- [What to work on]
Transcribe the passage on fossils and speciation below, starting with "Having established [the" and going on through "sequence. (Dawkins 96)".

- [Excerpt to read]
== Segment start ==

Having established [the age of strata of rock]. . .we can then look at the fossils in successively younger strata, to see whether they constitute a sensible evolutionary sequence when compared with each other in sequence. Do they progress in a sensible direction? Do certain kinds of fossils, for example mammals, appear only after a given date, never before? The answer to all such questions is yes. Always yes. No exceptions. That is powerful evidence for evolution, for it was never a necessary fact, never something that had to follow from our method of identifying strata and our method of obtaining a temporal sequence. (Dawkins 96)
Creationists look at the fossil record and interpret it differently from evolutionists. The creationists say that no new species arise after the act of creation was done. Things were created in one week, and nothing new was created afterwards. Dr. Dawkins, however, says that speciation occurs continuously. He gives in The Greatest Show on Earth the example of the divergent fauna in African lakes:
There’s good evidence. . .that the level of Lake Malawi. . .rises and falls dramatically over the centuries, and reached a low point in the eighteenth century, more than 100 meters lower than the present level. Many of its islands were not islands at all during that time, but hills on the land around the then smaller lake. When the lake level rose, in the nineteenth and twentieth centuries, the hills became islands, ranges of hills became archipelagoes, and the process of speciation took off among the cichlids that live in shallow water, known locally as Mbuna. Almost every rocky outcrop and island has a unique Mbuna fauna, with endless colour forms and species. As many of these islands and outcrops were dry land within the last 200-300 years, the establishment of the faunas has taken place within that time. (236-237)

== Segment end ==

- [Records shown]
== Segment start ==

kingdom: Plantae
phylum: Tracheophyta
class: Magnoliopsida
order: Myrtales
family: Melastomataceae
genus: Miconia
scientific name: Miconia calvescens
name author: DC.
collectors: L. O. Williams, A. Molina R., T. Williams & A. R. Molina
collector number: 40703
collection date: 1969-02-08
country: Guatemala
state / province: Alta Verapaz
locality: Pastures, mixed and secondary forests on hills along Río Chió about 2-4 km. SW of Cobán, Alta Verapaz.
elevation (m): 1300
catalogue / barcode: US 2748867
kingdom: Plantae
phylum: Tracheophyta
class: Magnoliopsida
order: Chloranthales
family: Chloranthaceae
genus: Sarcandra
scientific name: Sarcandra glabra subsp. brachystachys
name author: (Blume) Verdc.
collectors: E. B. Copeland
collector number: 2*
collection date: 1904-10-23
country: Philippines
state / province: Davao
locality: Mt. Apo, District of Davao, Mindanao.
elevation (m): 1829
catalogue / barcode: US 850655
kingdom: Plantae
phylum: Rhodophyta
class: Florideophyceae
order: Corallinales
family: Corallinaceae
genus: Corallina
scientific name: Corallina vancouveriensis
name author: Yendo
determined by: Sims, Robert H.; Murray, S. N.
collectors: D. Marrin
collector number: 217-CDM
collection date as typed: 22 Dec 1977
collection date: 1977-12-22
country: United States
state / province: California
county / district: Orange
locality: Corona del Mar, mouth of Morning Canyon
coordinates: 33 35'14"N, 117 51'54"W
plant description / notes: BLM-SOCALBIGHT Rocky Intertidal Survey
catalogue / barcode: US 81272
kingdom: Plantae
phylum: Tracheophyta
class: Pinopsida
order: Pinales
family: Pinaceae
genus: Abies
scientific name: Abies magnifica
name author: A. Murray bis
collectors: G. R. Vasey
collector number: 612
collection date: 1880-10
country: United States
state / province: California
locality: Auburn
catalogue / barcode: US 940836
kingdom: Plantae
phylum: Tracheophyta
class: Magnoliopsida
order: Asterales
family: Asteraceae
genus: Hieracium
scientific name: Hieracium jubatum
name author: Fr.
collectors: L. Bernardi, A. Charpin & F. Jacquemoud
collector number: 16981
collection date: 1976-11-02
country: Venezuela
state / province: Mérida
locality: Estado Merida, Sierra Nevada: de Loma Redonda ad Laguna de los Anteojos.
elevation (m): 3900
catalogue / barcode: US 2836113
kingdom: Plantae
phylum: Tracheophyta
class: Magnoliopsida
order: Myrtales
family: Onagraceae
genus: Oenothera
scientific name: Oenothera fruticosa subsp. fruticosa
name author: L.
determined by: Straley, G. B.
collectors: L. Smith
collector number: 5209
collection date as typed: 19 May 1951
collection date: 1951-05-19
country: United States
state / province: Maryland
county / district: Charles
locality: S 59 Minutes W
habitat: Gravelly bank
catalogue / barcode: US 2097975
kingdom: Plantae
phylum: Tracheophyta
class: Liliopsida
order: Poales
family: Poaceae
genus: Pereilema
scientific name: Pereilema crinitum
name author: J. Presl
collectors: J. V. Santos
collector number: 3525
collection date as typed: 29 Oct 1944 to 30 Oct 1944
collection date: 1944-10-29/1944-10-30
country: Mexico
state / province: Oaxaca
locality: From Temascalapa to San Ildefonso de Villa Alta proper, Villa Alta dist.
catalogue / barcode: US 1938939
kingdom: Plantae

== Segment end ==

- [Answer to the problem]
Having established [the age of strata of rock]. . .we can then look at the fossils in successively younger strata, to see whether they constitute a sensible evolutionary sequence when compared with each other in sequence. Do they progress in a sensible direction? Do certain kinds of fossils, for example mammals, appear only after a given date, never before? The answer to all such questions is yes. Always yes. No exceptions. That is powerful evidence for evolution, for it was never a necessary fact, never something that had to follow from our method of identifying strata and our method of obtaining a temporal sequence. (Dawkins 96)